• _Problem statement_
Rewrite the data from the start up to and including the line with "et tout se passe", changing "magasin" to "boutique" and leaving everything else unchanged.

────────

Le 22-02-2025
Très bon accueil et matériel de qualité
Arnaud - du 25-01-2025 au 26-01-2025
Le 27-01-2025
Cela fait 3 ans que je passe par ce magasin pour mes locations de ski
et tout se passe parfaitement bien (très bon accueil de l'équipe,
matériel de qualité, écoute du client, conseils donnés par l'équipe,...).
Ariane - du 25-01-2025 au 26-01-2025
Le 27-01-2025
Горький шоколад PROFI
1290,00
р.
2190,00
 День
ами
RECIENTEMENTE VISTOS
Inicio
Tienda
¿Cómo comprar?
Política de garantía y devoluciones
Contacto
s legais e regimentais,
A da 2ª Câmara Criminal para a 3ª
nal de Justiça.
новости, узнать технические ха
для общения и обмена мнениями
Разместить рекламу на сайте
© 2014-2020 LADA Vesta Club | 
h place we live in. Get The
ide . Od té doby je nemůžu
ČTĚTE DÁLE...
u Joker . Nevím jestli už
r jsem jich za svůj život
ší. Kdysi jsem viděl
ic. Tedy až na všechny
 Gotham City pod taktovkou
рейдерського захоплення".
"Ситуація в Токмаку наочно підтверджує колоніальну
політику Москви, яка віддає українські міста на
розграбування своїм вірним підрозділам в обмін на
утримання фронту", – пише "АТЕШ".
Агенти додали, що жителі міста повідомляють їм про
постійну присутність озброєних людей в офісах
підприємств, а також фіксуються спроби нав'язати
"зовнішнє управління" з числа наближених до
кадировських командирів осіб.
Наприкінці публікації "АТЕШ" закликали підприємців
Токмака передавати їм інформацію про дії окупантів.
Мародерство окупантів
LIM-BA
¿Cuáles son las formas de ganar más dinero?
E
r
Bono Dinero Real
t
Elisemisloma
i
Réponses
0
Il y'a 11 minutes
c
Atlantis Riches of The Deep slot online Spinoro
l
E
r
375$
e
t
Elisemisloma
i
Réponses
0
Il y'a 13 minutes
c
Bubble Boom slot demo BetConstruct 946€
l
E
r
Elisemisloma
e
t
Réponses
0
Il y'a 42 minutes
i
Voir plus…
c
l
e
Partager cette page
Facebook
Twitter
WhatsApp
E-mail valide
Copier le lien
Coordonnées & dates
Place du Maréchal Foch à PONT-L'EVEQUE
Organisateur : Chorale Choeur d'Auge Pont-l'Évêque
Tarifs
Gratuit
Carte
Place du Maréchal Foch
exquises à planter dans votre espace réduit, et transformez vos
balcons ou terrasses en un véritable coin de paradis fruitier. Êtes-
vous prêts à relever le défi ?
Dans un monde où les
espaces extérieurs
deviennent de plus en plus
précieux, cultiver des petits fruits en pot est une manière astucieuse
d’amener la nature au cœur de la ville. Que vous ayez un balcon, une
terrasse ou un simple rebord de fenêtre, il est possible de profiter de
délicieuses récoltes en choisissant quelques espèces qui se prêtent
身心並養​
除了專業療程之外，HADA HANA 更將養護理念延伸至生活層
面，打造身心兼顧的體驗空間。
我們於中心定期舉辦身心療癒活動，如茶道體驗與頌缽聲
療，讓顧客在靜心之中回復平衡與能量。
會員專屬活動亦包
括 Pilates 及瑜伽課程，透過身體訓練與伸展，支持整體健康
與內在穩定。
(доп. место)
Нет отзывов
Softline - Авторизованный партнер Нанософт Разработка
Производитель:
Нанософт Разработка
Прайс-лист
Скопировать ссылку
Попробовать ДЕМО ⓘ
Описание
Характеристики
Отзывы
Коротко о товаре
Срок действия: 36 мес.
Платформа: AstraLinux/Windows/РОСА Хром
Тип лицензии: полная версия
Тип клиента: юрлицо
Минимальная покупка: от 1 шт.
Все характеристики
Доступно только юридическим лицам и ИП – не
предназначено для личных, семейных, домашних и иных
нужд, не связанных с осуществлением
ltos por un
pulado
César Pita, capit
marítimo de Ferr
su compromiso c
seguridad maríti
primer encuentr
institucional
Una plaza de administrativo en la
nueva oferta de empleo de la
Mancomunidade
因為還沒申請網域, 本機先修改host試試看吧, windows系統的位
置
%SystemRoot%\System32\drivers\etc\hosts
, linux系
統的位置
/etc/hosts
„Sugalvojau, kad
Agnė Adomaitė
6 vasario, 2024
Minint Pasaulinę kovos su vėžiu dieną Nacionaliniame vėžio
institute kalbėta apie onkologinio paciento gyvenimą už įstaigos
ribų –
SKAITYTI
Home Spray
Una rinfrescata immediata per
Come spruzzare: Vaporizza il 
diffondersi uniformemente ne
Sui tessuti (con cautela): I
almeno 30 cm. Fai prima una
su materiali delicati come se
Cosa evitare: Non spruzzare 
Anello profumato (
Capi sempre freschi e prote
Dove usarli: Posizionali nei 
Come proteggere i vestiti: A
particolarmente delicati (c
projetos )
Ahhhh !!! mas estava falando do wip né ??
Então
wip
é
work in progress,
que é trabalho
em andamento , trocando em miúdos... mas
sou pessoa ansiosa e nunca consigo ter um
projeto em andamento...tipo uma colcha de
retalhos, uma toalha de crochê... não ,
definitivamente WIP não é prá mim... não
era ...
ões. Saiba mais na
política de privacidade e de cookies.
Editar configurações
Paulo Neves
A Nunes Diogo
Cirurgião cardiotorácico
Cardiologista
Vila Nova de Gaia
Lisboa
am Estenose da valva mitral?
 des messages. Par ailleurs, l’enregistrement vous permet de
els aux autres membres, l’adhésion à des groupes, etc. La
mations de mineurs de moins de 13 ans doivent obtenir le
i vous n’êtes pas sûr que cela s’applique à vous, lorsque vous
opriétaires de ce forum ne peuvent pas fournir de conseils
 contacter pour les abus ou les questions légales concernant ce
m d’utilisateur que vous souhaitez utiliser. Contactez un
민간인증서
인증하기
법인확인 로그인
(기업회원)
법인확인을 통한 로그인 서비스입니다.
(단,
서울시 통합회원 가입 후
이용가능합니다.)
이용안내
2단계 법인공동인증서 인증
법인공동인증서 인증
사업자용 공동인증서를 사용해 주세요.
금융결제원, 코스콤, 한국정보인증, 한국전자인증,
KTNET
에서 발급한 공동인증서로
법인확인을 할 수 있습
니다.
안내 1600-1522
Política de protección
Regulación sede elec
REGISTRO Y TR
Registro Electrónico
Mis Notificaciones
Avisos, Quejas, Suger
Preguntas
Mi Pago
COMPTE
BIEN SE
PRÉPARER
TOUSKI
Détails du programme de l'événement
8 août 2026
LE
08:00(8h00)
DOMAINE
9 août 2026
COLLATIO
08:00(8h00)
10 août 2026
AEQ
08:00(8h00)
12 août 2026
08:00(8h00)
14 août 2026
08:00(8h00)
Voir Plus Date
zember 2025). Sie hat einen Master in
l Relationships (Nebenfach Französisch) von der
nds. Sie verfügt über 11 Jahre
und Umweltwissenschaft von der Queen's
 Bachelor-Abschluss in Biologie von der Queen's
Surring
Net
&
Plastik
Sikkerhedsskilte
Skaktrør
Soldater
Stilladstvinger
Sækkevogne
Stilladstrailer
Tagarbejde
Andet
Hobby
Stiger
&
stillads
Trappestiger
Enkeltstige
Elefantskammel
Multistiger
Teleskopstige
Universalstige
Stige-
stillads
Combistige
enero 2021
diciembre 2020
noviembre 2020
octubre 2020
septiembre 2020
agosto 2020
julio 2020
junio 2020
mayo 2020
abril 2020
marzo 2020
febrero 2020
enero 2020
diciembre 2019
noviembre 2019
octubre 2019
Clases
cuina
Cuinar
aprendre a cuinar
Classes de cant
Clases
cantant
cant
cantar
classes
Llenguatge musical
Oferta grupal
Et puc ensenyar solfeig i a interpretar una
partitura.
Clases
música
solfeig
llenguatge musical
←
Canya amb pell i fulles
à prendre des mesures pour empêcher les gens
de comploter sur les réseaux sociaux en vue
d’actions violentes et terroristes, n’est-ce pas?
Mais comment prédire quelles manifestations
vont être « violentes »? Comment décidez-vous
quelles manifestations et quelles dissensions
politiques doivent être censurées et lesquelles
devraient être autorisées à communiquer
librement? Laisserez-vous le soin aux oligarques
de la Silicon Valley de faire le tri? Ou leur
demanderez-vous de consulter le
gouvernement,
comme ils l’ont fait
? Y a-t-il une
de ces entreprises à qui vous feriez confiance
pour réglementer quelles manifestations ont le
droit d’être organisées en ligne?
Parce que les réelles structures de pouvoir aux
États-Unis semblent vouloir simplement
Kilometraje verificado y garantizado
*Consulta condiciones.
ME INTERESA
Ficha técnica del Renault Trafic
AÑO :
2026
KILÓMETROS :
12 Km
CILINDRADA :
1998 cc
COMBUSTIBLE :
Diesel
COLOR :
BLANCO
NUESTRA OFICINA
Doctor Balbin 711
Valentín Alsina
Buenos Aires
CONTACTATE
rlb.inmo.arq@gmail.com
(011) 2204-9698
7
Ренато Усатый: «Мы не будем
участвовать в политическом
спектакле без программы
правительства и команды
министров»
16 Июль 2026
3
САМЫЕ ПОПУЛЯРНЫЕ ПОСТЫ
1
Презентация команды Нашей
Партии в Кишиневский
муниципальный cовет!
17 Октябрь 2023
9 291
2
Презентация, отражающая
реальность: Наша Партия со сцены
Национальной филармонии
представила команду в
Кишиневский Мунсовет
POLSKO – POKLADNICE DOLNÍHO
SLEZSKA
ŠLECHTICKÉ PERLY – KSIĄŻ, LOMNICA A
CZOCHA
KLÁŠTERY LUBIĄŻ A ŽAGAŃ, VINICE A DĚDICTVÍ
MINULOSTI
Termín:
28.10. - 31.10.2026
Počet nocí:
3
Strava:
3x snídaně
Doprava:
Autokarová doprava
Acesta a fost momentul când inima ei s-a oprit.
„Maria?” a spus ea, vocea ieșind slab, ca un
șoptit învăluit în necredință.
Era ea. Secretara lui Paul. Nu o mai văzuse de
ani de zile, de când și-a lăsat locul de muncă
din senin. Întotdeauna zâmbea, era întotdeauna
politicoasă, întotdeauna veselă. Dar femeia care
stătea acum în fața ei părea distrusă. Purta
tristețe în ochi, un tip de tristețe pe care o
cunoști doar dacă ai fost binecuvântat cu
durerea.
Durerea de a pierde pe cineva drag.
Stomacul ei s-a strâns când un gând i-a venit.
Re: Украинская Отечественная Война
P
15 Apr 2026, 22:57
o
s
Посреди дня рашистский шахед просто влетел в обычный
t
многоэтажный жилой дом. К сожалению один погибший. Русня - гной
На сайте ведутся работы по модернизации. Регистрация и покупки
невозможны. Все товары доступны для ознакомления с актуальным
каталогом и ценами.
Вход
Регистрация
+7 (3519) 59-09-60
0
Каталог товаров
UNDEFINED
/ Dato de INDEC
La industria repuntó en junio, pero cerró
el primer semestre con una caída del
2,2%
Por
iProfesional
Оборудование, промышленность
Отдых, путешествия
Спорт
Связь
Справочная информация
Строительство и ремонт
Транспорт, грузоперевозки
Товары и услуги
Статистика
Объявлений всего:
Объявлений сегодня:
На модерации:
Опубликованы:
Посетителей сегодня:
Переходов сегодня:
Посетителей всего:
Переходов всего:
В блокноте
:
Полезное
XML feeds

────────

• _Answer space_
Le 22-02-2025
Très bon accueil et matériel de qualité
Arnaud - du 25-01-2025 au 26-01-2025
Le 27-01-2025
Cela fait 3 ans que je passe par ce boutique pour mes locations de ski
et tout se passe parfaitement bien (très bon accueil de l'équipe,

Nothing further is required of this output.